**ENTRIES PROVIDED:**
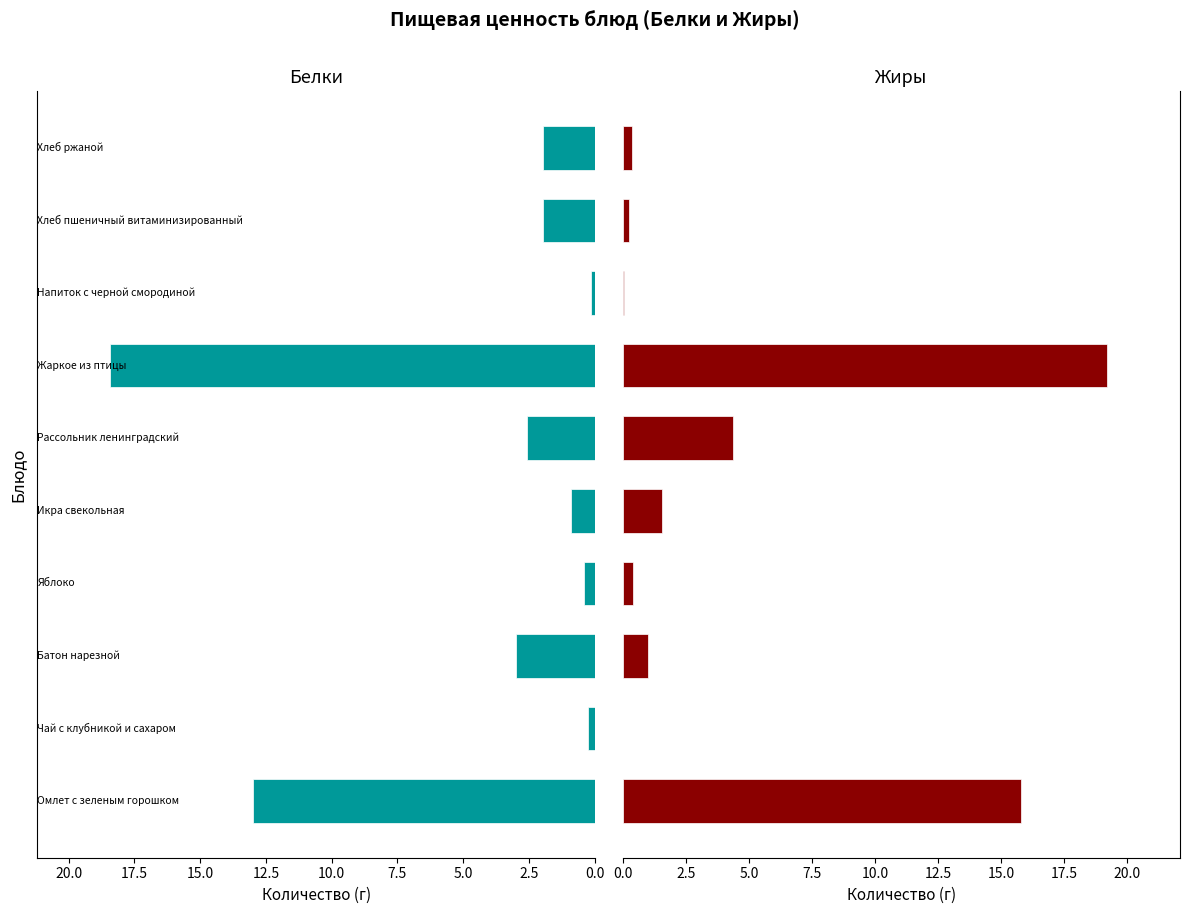

Between 20.0 and 10.0, which is larger?

20.0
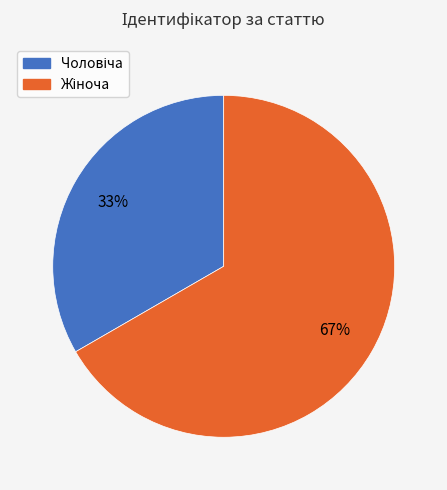

Count the number of slices in the pie.

2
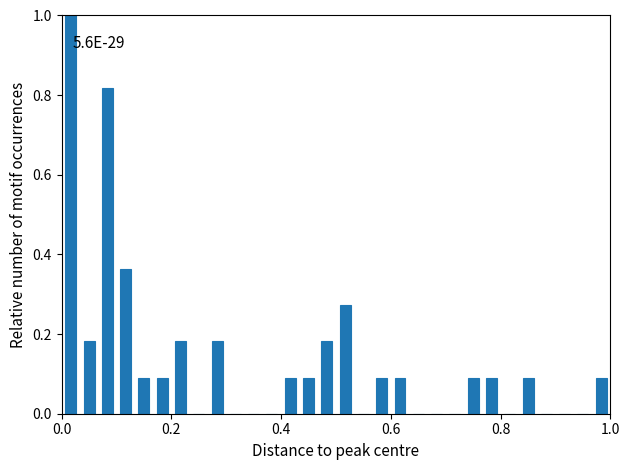

Around what value on the x-axis is the tallest bar? Give the approximate position of its centre, as read against the axis.

0.02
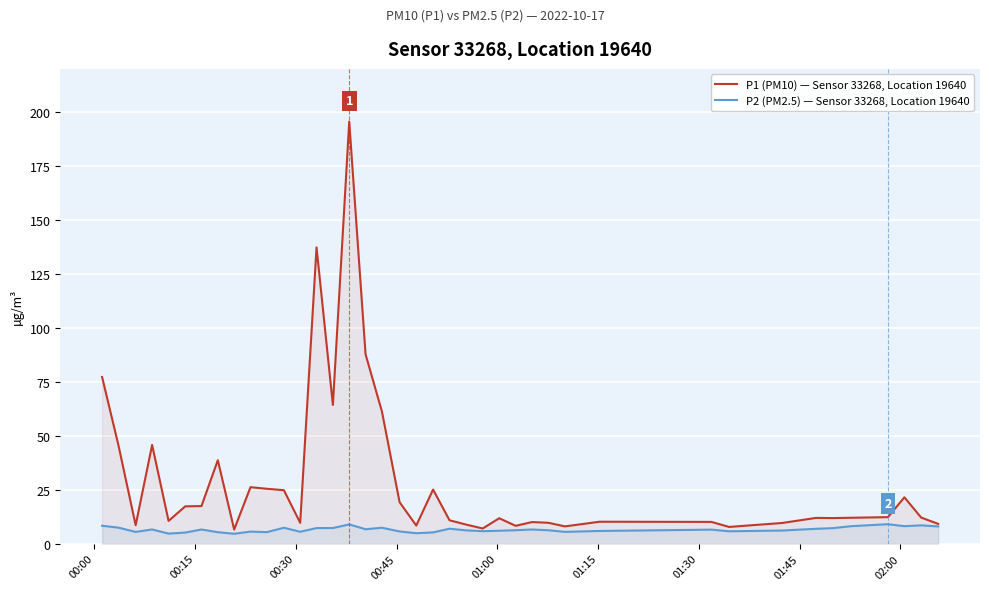

Rank the series by their average value, from highest to lowest.

P1 (PM10) — Sensor 33268, Location 19640, P2 (PM2.5) — Sensor 33268, Location 19640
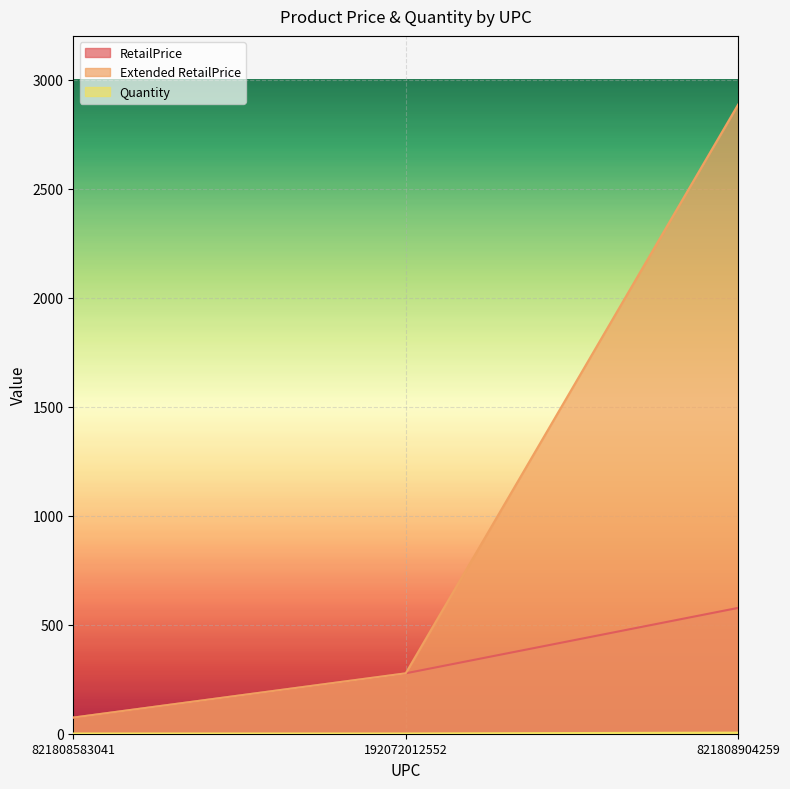

How many values in the RetailPrice series exceed 277?

1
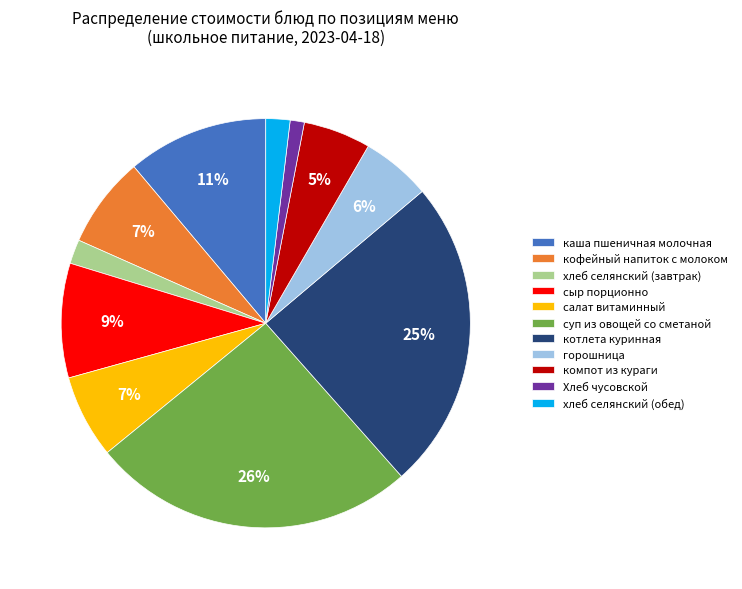

To the nearest percent, what is the difference between the largest and smallest slice percentages?

25%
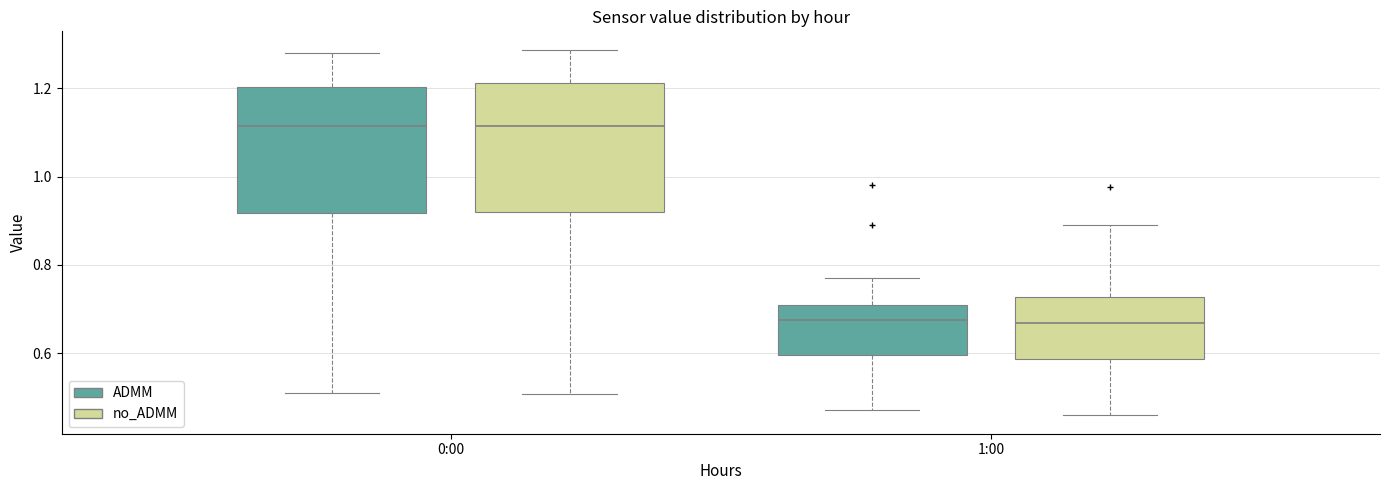

Reading left to right, transcribe this box plot: for each box, give where its median line is, the range the box spans, and where its two whiskers end, as read against the y-axis. The values are not printed on the chart, so give them approximately, as read against the axis.

0:00 (ADMM): median 1.12, box 0.92 to 1.20, whiskers 0.52 to 1.28
0:00 (no_ADMM): median 1.12, box 0.92 to 1.22, whiskers 0.50 to 1.28
1:00 (ADMM): median 0.68, box 0.60 to 0.72, whiskers 0.48 to 0.78
1:00 (no_ADMM): median 0.66, box 0.58 to 0.72, whiskers 0.46 to 0.90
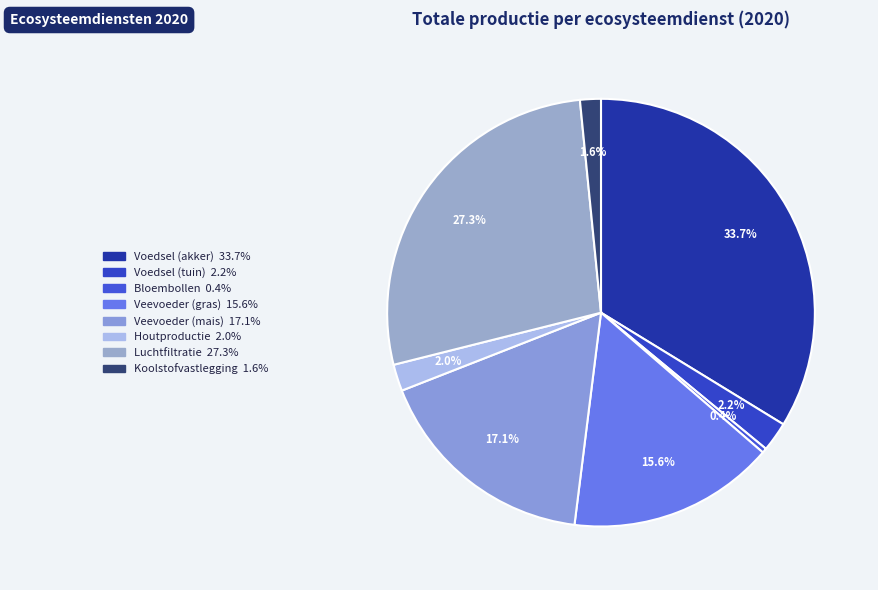

To the nearest percent, what is the average slice percentage?

12%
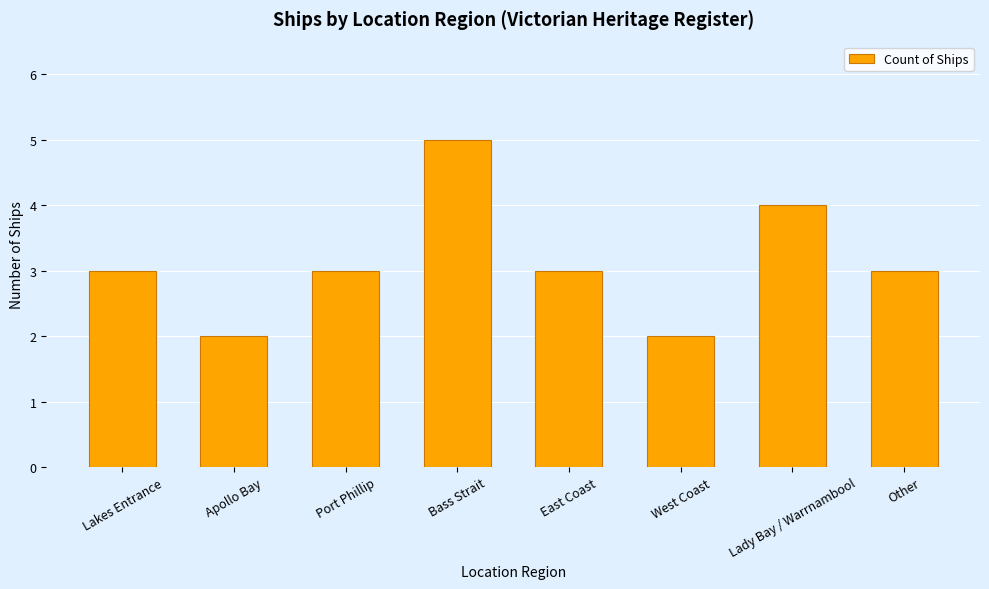

Reading right to left, extract all data points from this chart.

3	4	2	3	5	3	2	3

**EXERCISE DESCRIPTION:** Switch every "series" in these lines to "dataset" and write the lines out again with nothing else changed. Leave out the pictures.

**WRITTEN REPLY:**
Between 20.0 and 10.0, which is larger?

20.0

Count the number of slices in the pie.

2

Around what value on the x-axis is the tallest bar? Give the approximate position of its centre, as read against the axis.

0.02

Rank the dataset by their average value, from highest to lowest.

P1 (PM10) — Sensor 33268, Location 19640, P2 (PM2.5) — Sensor 33268, Location 19640

How many values in the RetailPrice dataset exceed 277?

1

To the nearest percent, what is the difference between the largest and smallest slice percentages?

25%

Reading left to right, transcribe this box plot: for each box, give where its median line is, the range the box spans, and where its two whiskers end, as read against the y-axis. The values are not printed on the chart, so give them approximately, as read against the axis.

0:00 (ADMM): median 1.12, box 0.92 to 1.20, whiskers 0.52 to 1.28
0:00 (no_ADMM): median 1.12, box 0.92 to 1.22, whiskers 0.50 to 1.28
1:00 (ADMM): median 0.68, box 0.60 to 0.72, whiskers 0.48 to 0.78
1:00 (no_ADMM): median 0.66, box 0.58 to 0.72, whiskers 0.46 to 0.90

To the nearest percent, what is the average slice percentage?

12%

Reading right to left, extract all data points from this chart.

3	4	2	3	5	3	2	3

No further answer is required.